While at Carihi, Stevantoni directed a couple of short films, the award-winning The Brother and It Is What It Is, both of which received excellent reviews and featured local actors. He also won the gold medal for video production in the Skills Canada competition in 2014 and the B.C. student film festival award for best film for Anything You Want.
Following these honours, Stevantoni enrolled in film studies at Dodge College of Film and Media Arts at Chapman University in Orange, Calif., where he continues to make short films as part of the program.
Stevantoni has been studying at Dodge College for two years now and has enjoyed the opportunity to connect with so many other filmmakers and artists.
“It’s a dream come true,” he said of the experience so far. “It’s just been surreal. We support each other and make our films together and it’s just been such a great experience. I don’t know if I’ll always make art here in the States, but right now, it’s working for me.”

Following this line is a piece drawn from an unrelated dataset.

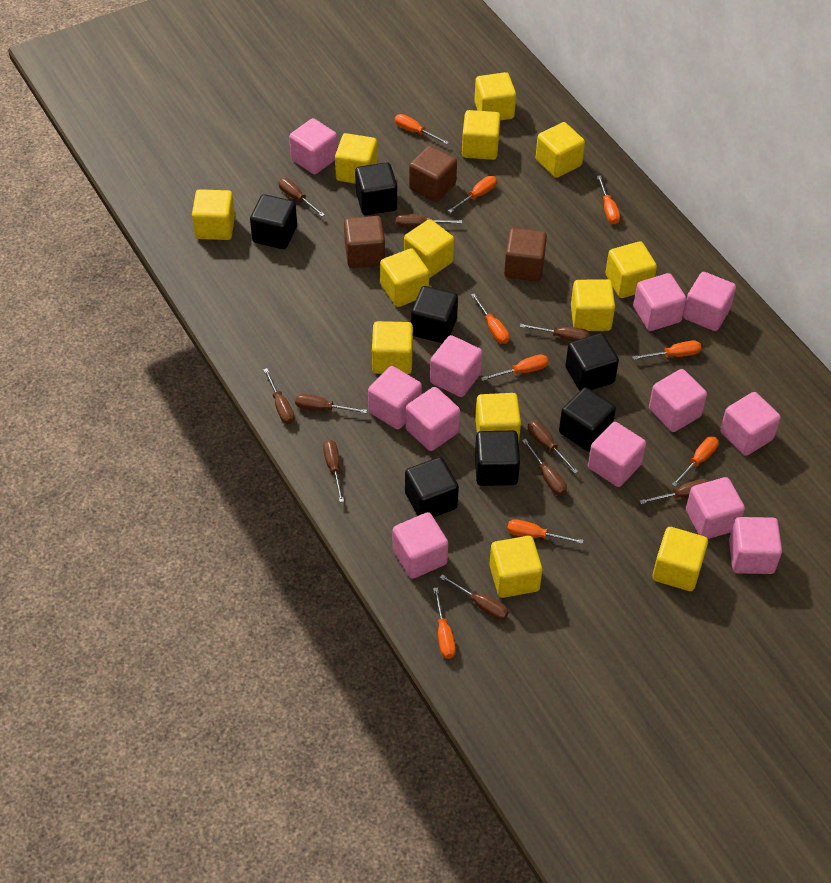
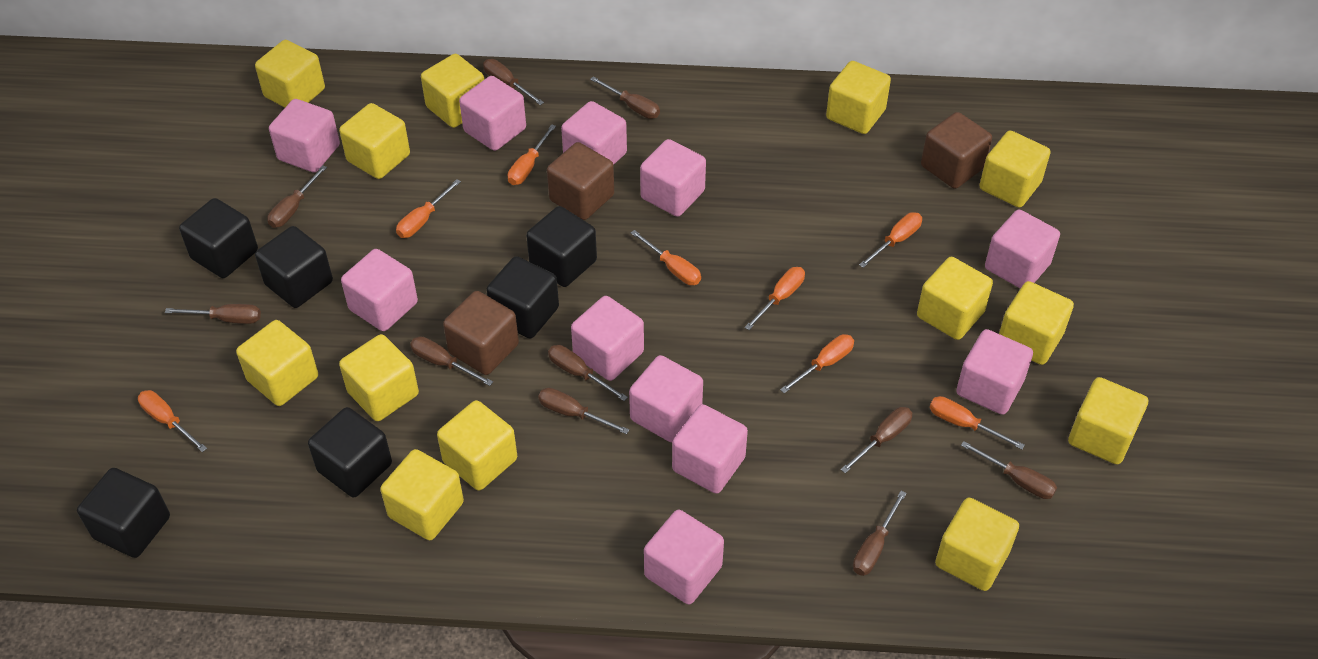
black cube: [250,194,297,249] [355,162,397,215] [405,457,459,518] [411,286,458,343] [475,431,520,486] [559,387,616,452] [565,333,619,391] = 7 -> [77,468,170,558] [179,198,258,278] [255,226,333,308] [308,407,392,497] [486,256,559,339] [526,206,597,287] = 6
orange screwdriver: [395,114,449,145] [433,587,456,659] [448,176,497,213] [471,293,509,344] [481,354,548,381] [507,519,584,544] [597,175,620,224] [632,340,701,360] [672,436,719,487] = 9 -> [138,390,207,452] [396,179,461,238] [508,124,556,185] [631,230,701,285] [744,267,805,330] [780,334,854,393] [859,212,922,268] [930,396,1025,449] = 8
pink cube: [289,118,338,174] [368,366,422,429] [393,512,448,579] [406,387,460,451] [430,335,482,397] [588,422,646,487] [633,273,686,331] [649,369,707,432] [683,272,736,331] [686,477,745,539] [720,392,781,456] [729,517,782,574] = 12 -> [269,99,340,173] [341,249,418,331] [459,76,526,151] [561,101,627,165] [571,296,644,381] [629,355,703,442] [640,139,706,217] [644,510,724,605] [672,404,748,494] [956,329,1033,415] [985,209,1060,289] = 11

Stevamtoni has been interested in filmmaking since he was a child. He started making little stop-motion Lego movies when he was in Grade 2 or 3 and he remembers making a whole Harry Potter movie.
As a teenager at Carihi, he learned a lot about making films by taking the media program with Joe Shields.
“I’ve just always loved it,” he said.
Last summer, after optioning the book Salton Sea, Stevantoni began to write an adapted feature-length screenplay from the work called You’re Going to be a Good Man. This month, he shot the opening scenes in one of the counties surrounding Los Angeles. This film is independent of his university studies and involves a cast and crew of 40 people.
Stevantoni is hoping to raise money through Kickstarter to complete filming this August. He will be launching his fundraising campaign in April.
“I’m nervous, but, I don’t know, it’s just such a wonderful creative catharsis going through this process, getting to stay with a project for so long,” he says of working on his first feature-length film. “It’s a very different experience and you really get to learn a lot more about the characters through that.”
Stevantoni describes the book Salton Sea as a character study of people living in the California desert in 2002.
“More than anything, it’s a portrait of the desert cities in California and one character who wants to escape and go somewhere else and one character who wants to stay and believes that’s her home,” he said.
Stevantoni wanted to create a film out of the book because he found Salton Sea was such a visual book in the way it describes the landscape.
“When I first moved from Campbell River, I moved right to Los Angeles, and it’s not an easy adjustment to do something like that,” he said. “Although I loved L.A., I couldn’t really think of it as my home … When I came across the book, there were these very visual descriptions. I really got it for the first time. I finally felt like I could make art here. Reading the book made California make sense to me and it excited me.”